The age of print gave us extraordinary gifts: the democratization of knowledge, the tools of rational argument, the birth of modern science and democracy. We honour those achievements by extending them, not by pretending we can freeze them in amber.
We’re not choosing between oral and literate culture. We’re developing something new: mediated dialogue at scale, combining the dynamic engagement of conversation with the permanence and precision of text.
The vitality Marriott thinks we’ve lost is already visible in self-published essays reaching millions, collaborative game worlds rivaling novels in complexity, open-source research bypassing journals, indie musicians building direct relationships with listeners. The question isn’t whether literate culture survives—it’s whether the old gatekeepers can accept they no longer control it.

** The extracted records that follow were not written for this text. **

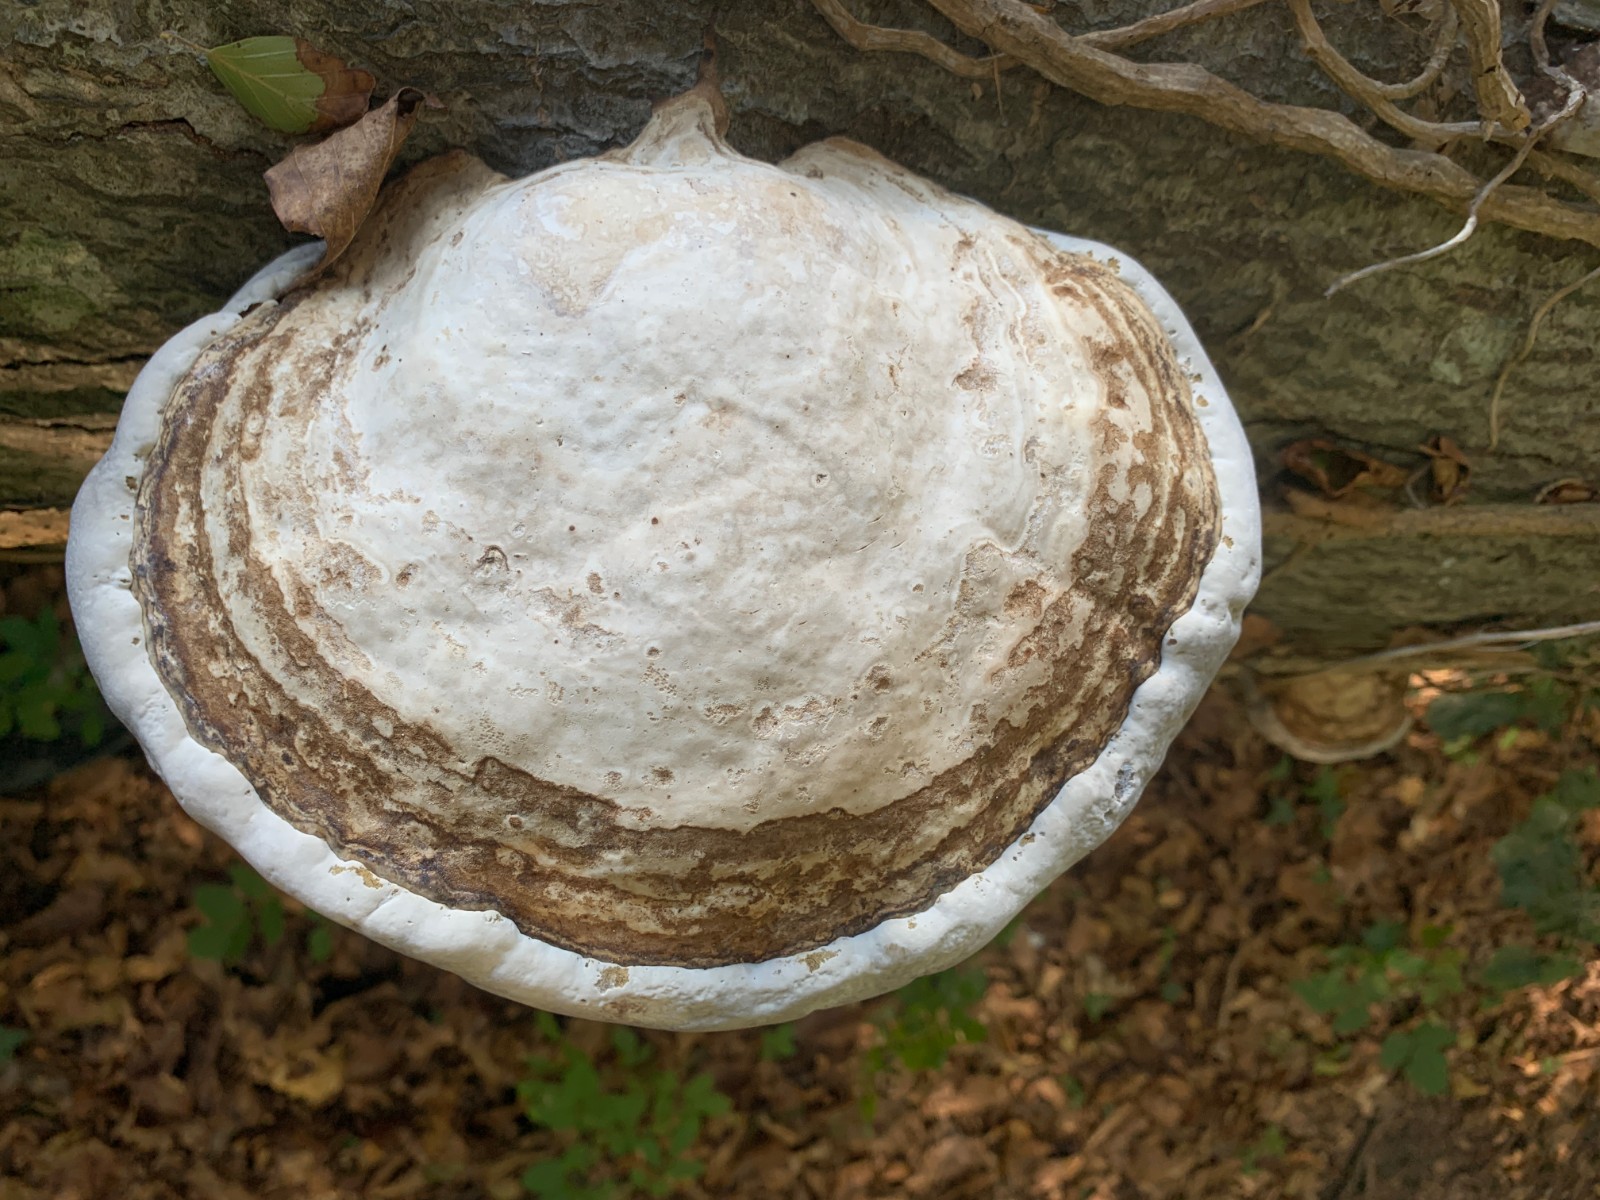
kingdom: Fungi
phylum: Basidiomycota
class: Agaricomycetes
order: Polyporales
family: Polyporaceae
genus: Fomes
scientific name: Fomes fomentarius
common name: tøndersvamp
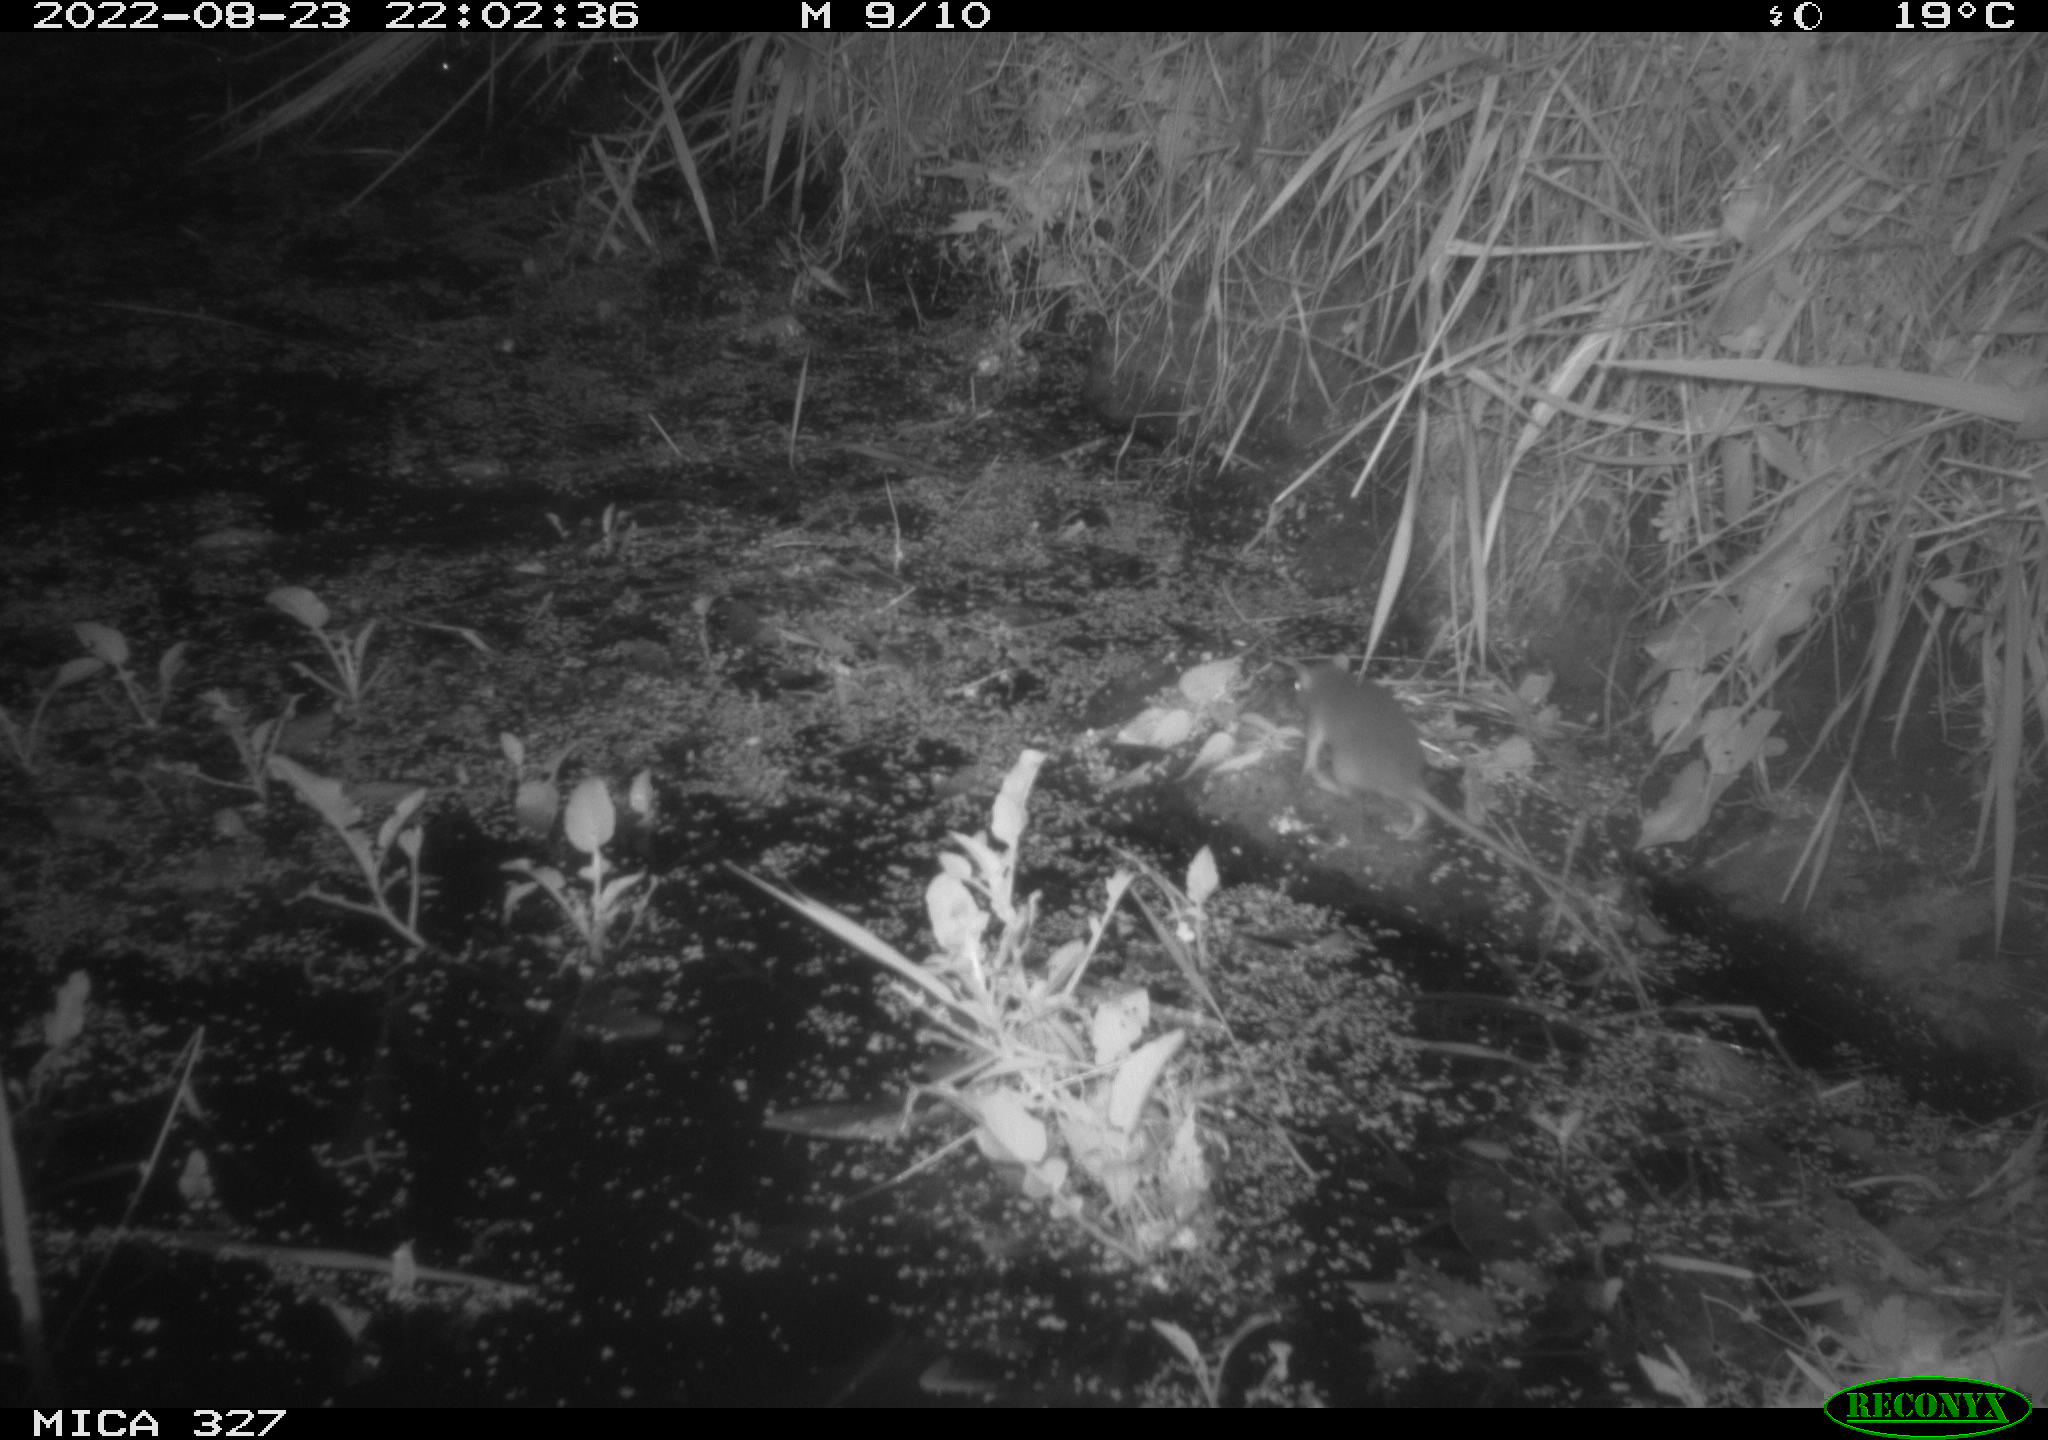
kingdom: Animalia
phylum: Chordata
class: Mammalia
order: Rodentia
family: Muridae
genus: Rattus
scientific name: Rattus norvegicus
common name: Brown rat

This isn’t inevitable. The technology exists, but the values that guide implementation are a choice. We can build systems designed to capture attention and maximize advertising revenue—and watch literacy collapse while we wring our hands about screens. Or we can build infrastructure guided by honesty, compassion, transparency, and accountability—infrastructure that preserves what made books valuable while recovering what was lost in the transition to print.
Fear tells us the golden thread is snapping. Hope knows it is branching.
The question isn’t whether we can preserve the past. It’s whether we’re brave enough to build the future—one that honours what books gave us while reaching toward what they couldn’t.
The better book isn’t the one we cling to in isolation—it’s the one we write together.